After all, darkness is merely an absence. It is marked only by the actions of something entirely outside of itself — a creature only of others’ making. An absence of light. It creates a void into which the grifters and hucksters throw their hopes, their dreams, their profits. It is not a thing all its own the way light is. The way that the moon is all its own, an illumination of even the most oppressing dark night. The way that the stars paint an ancient tapestry across the universe, telling tales of times when things were so much darker and mapping a path forward. As with the most real of boogeymen, the darkness is simply what you choose to make of it, a figment of the mind warped and prodded into something content with subsisting on an empty diet of fear. In the worst of times, it threatens, it gains power, it thrashes about, striking those unable to move beyond its grasp. To its victims, it is very real. The creature it became real enough to inflict real damage.
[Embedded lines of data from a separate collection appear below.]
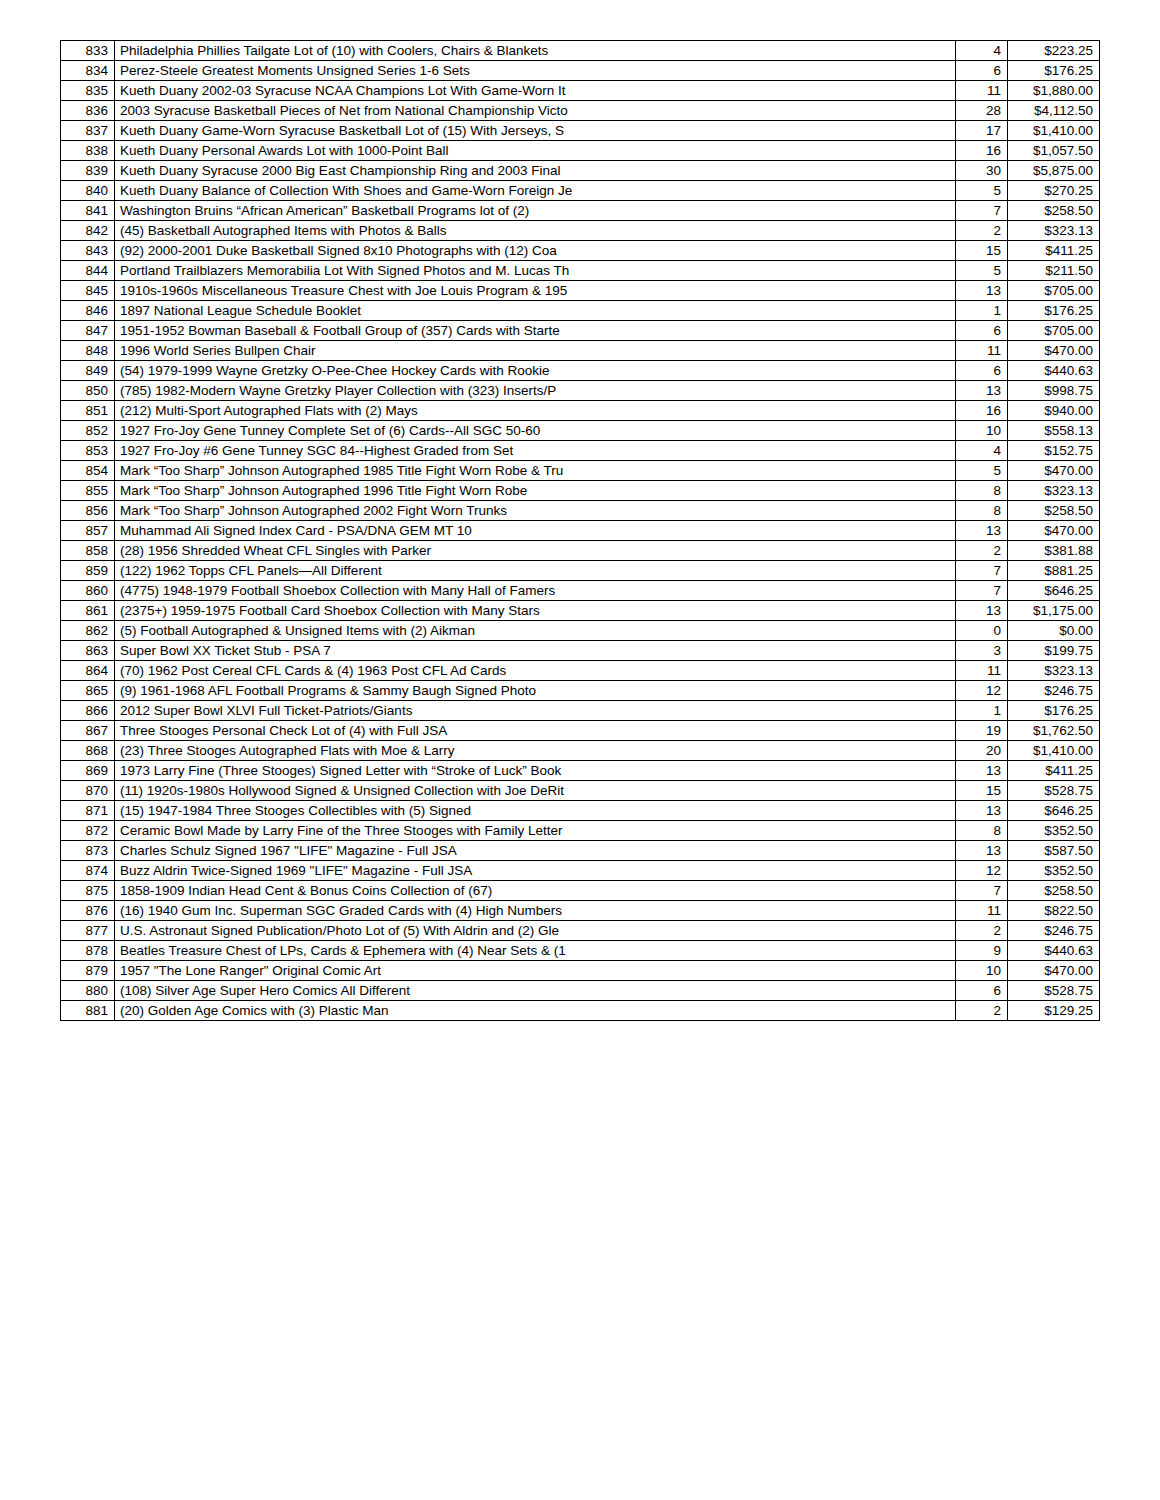| 833 | Philadelphia Phillies Tailgate Lot of (10) with Coolers, Chairs & Blankets | 4 | $223.25 |
| 834 | Perez-Steele Greatest Moments Unsigned Series 1-6 Sets | 6 | $176.25 |
| 835 | Kueth Duany 2002-03 Syracuse NCAA Champions Lot With Game-Worn It | 11 | $1,880.00 |
| 836 | 2003 Syracuse Basketball Pieces of Net from National Championship Victo | 28 | $4,112.50 |
| 837 | Kueth Duany Game-Worn Syracuse Basketball Lot of (15) With Jerseys, S | 17 | $1,410.00 |
| 838 | Kueth Duany Personal Awards Lot with 1000-Point Ball | 16 | $1,057.50 |
| 839 | Kueth Duany Syracuse 2000 Big East Championship Ring and 2003 Final | 30 | $5,875.00 |
| 840 | Kueth Duany Balance of Collection With Shoes and Game-Worn Foreign Je | 5 | $270.25 |
| 841 | Washington Bruins “African American” Basketball Programs lot of (2) | 7 | $258.50 |
| 842 | (45) Basketball Autographed Items with Photos & Balls | 2 | $323.13 |
| 843 | (92) 2000-2001 Duke Basketball Signed 8x10 Photographs with (12) Coa | 15 | $411.25 |
| 844 | Portland Trailblazers Memorabilia Lot With Signed Photos and M. Lucas Th | 5 | $211.50 |
| 845 | 1910s-1960s Miscellaneous Treasure Chest with Joe Louis Program & 195 | 13 | $705.00 |
| 846 | 1897 National League Schedule Booklet | 1 | $176.25 |
| 847 | 1951-1952 Bowman Baseball & Football Group of (357) Cards with Starte | 6 | $705.00 |
| 848 | 1996 World Series Bullpen Chair | 11 | $470.00 |
| 849 | (54) 1979-1999 Wayne Gretzky O-Pee-Chee Hockey Cards with Rookie | 6 | $440.63 |
| 850 | (785) 1982-Modern Wayne Gretzky Player Collection with (323) Inserts/P | 13 | $998.75 |
| 851 | (212) Multi-Sport Autographed Flats with (2) Mays | 16 | $940.00 |
| 852 | 1927 Fro-Joy Gene Tunney Complete Set of (6) Cards--All SGC 50-60 | 10 | $558.13 |
| 853 | 1927 Fro-Joy #6 Gene Tunney SGC 84--Highest Graded from Set | 4 | $152.75 |
| 854 | Mark “Too Sharp” Johnson Autographed 1985 Title Fight Worn Robe & Tru | 5 | $470.00 |
| 855 | Mark “Too Sharp” Johnson Autographed 1996 Title Fight Worn Robe | 8 | $323.13 |
| 856 | Mark “Too Sharp” Johnson Autographed 2002 Fight Worn Trunks | 8 | $258.50 |
| 857 | Muhammad Ali Signed Index Card - PSA/DNA GEM MT 10 | 13 | $470.00 |
| 858 | (28) 1956 Shredded Wheat CFL Singles with Parker | 2 | $381.88 |
| 859 | (122) 1962 Topps CFL Panels—All Different | 7 | $881.25 |
| 860 | (4775) 1948-1979 Football Shoebox Collection with Many Hall of Famers | 7 | $646.25 |
| 861 | (2375+) 1959-1975 Football Card Shoebox Collection with Many Stars | 13 | $1,175.00 |
| 862 | (5) Football Autographed & Unsigned Items with (2) Aikman | 0 | $0.00 |
| 863 | Super Bowl XX Ticket Stub - PSA 7 | 3 | $199.75 |
| 864 | (70) 1962 Post Cereal CFL Cards & (4) 1963 Post CFL Ad Cards | 11 | $323.13 |
| 865 | (9) 1961-1968 AFL Football Programs & Sammy Baugh Signed Photo | 12 | $246.75 |
| 866 | 2012 Super Bowl XLVI Full Ticket-Patriots/Giants | 1 | $176.25 |
| 867 | Three Stooges Personal Check Lot of (4) with Full JSA | 19 | $1,762.50 |
| 868 | (23) Three Stooges Autographed Flats with Moe & Larry | 20 | $1,410.00 |
| 869 | 1973 Larry Fine (Three Stooges) Signed Letter with “Stroke of Luck” Book | 13 | $411.25 |
| 870 | (11) 1920s-1980s Hollywood Signed & Unsigned Collection with Joe DeRit | 15 | $528.75 |
| 871 | (15) 1947-1984 Three Stooges Collectibles with (5) Signed | 13 | $646.25 |
| 872 | Ceramic Bowl Made by Larry Fine of the Three Stooges with Family Letter | 8 | $352.50 |
| 873 | Charles Schulz Signed 1967 "LIFE" Magazine - Full JSA | 13 | $587.50 |
| 874 | Buzz Aldrin Twice-Signed 1969 "LIFE" Magazine - Full JSA | 12 | $352.50 |
| 875 | 1858-1909 Indian Head Cent & Bonus Coins Collection of (67) | 7 | $258.50 |
| 876 | (16) 1940 Gum Inc. Superman SGC Graded Cards with (4) High Numbers | 11 | $822.50 |
| 877 | U.S. Astronaut Signed Publication/Photo Lot of (5) With Aldrin and (2) Gle | 2 | $246.75 |
| 878 | Beatles Treasure Chest of LPs, Cards & Ephemera with (4) Near Sets & (1 | 9 | $440.63 |
| 879 | 1957 "The Lone Ranger" Original Comic Art | 10 | $470.00 |
| 880 | (108) Silver Age Super Hero Comics All Different | 6 | $528.75 |
| 881 | (20) Golden Age Comics with (3) Plastic Man | 2 | $129.25 |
Only in the light we will be able to see the true extent of its reach.
Those that want you to believe the darkness is dangerous, that is it is futile to resist, that it means only harm, have had a good run. A solid eight years of repackaging darkness’ worst tendencies and selling them to the public with a convenient payment plan and new color scheme. And just like Daylight Savings Time, their time is running out. Their cache of fear and hate and anger is running low. The days are lengthening. The sun will again reach its pinnacle — spring is on the horizon. The cycles of the seasons can return, and the slowness can again be appreciated for what it is instead of what someone else wants it to be. That the softness of the winter, the rebuilding of hibernation, will always give away to a spring full of new growth. That the void can again contain magic. That we instead see the innocuous noises and visions of the darkness as just that instead of something nefarious. That we send the grifters and hucksters scrambling as we expose their deeds in the plain light of day. That we reclaim those rights, those comforts, those futures the darkness took. That we remember our humanity, the humanity of everyone around us, as we head into the warmth of the sun. Another four years of darkness could be a turning point from which we cannot return, and as people of the light, it is our responsibility to ensure that nightmare does not seep into our waking life.
Election Day is Tuesday, November 5. Early voting will continue Sunday, November 3, and Monday, November 4, at existing early voting locations. Make a plan, share it with others, and ask about their plans. For your neighbor, for your daughter, for your coworker, for your friend. For those you don’t know yet and those you never will. Vote for Kamala Harris and Tim Walz. Vote for the light.